Even so, he remembers feeling “frustrated that the work we put into the festival couldn’t be celebrated in an event because the social elements of the programme were removed,” adding: “They’re what a festival experience is about.” The team hopes to build on past successes, while promising a more sociable offering. The opening week will be packed with parties.

This year is the first one with IC Visual Lab at the helm, taking the reins from Tracy Marshall-Grant. A nonprofit Acín co-founded 10 years ago, ICVL runs socially engaged visual arts projects, and this ethos has imbued the approach to the festival. The exhibitions are taking place across the city, at established institutions such as Bristol Museum & Art Gallery, Arnolfini, Watershed, Martin Parr Foundation and the RPS, but also in pop-ups in unusual locations, run via partnerships with local and regional organisations. “We want to nurture relationships between independent groups and institutions, using the festival as this platform to support the photography scene,” Acín explains.
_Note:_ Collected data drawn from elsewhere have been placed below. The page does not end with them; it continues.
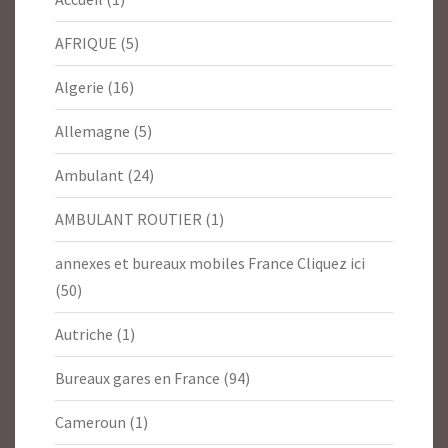
AFRIQUE
(5)
Algerie
(16)
Allemagne
(5)
Ambulant
(24)
AMBULANT ROUTIER
(1)
annexes et bureaux mobiles France Cliquez ici
(50)
Autriche
(1)
Bureaux gares en France
(94)
Cameroun
(1)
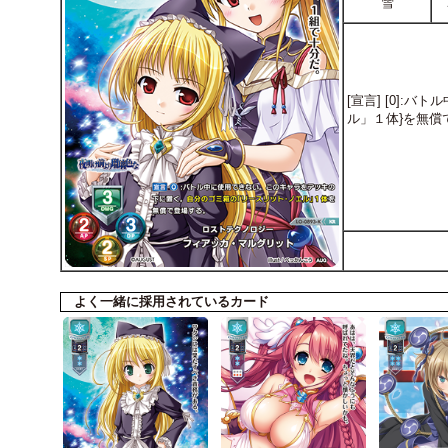
雪
[宣言] [0]
ル」１体}を無償
よく一緒に採用されているカード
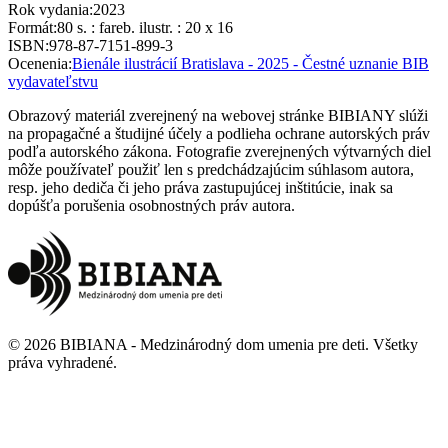
Rok vydania
:
2023
Formát
:
80 s. : fareb. ilustr. : 20 x 16
ISBN
:
978-87-7151-899-3
Ocenenia
:
Bienále ilustrácií Bratislava - 2025 - Čestné uznanie BIB
vydavateľstvu
Obrazový materiál zverejnený na webovej stránke BIBIANY slúži
na propagačné a študijné účely a podlieha ochrane autorských práv
podľa autorského zákona. Fotografie zverejnených výtvarných diel
môže používateľ použiť len s predchádzajúcim súhlasom autora,
resp. jeho dediča či jeho práva zastupujúcej inštitúcie, inak sa
dopúšťa porušenia osobnostných práv autora.
©
2026
BIBIANA - Medzinárodný dom umenia pre deti
.
Všetky
práva vyhradené
.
Oro Verde © Ritual Inhabitual

Among the venues this year is ICVL’s own new public space in the Old Market area of Bristol, which will host a series of drawings made by Ariella Aïsha Azoulay. The sketches show archival images found at the International Committee of the Red Cross headquarters in Geneva, which were made during the Palestinian Nakba; Azoulay was forbidden from photographically reproducing them, on the grounds of ‘political neutrality’. “It’s never been exhibited in the UK and feels very relevant,” says Acín, pointing to the contrast between these absent images and the reportage that has emerged from Gaza over the past year.

Although the RPS gallery is set to close in 2025, Bristol embodies an ever-evolving photography hub outside the UK capital. And on 19–20 October, the popular BOP (Books on Photography) takes place in the city. Acín and team are keen to nurture this environment and they hope to make a lasting impact with the festival, both by encouraging unusual venues and partners, and by paying exhibitors for their contribution. “We know we are limited but we wanted to treat exhibitions with independence and autonomy so every exhibition feels looked after,” says Acín. “A photography festival needs to support artists’ careers at the same time as providing a cultural event for the general public. That’s something we really want to get right.”

Rachel Segal Hamilton

Rachel Segal Hamilton is a freelance writer and editor, specialising in photography and visual culture, for art magazines, book publishers, national press, awards, agencies and brands. Since 2018, she’s been contributing editor for the Royal Photographic Society Journal, is a regular writer for Aesthetica and author of Unseen London, published by Hoxton Mini Press.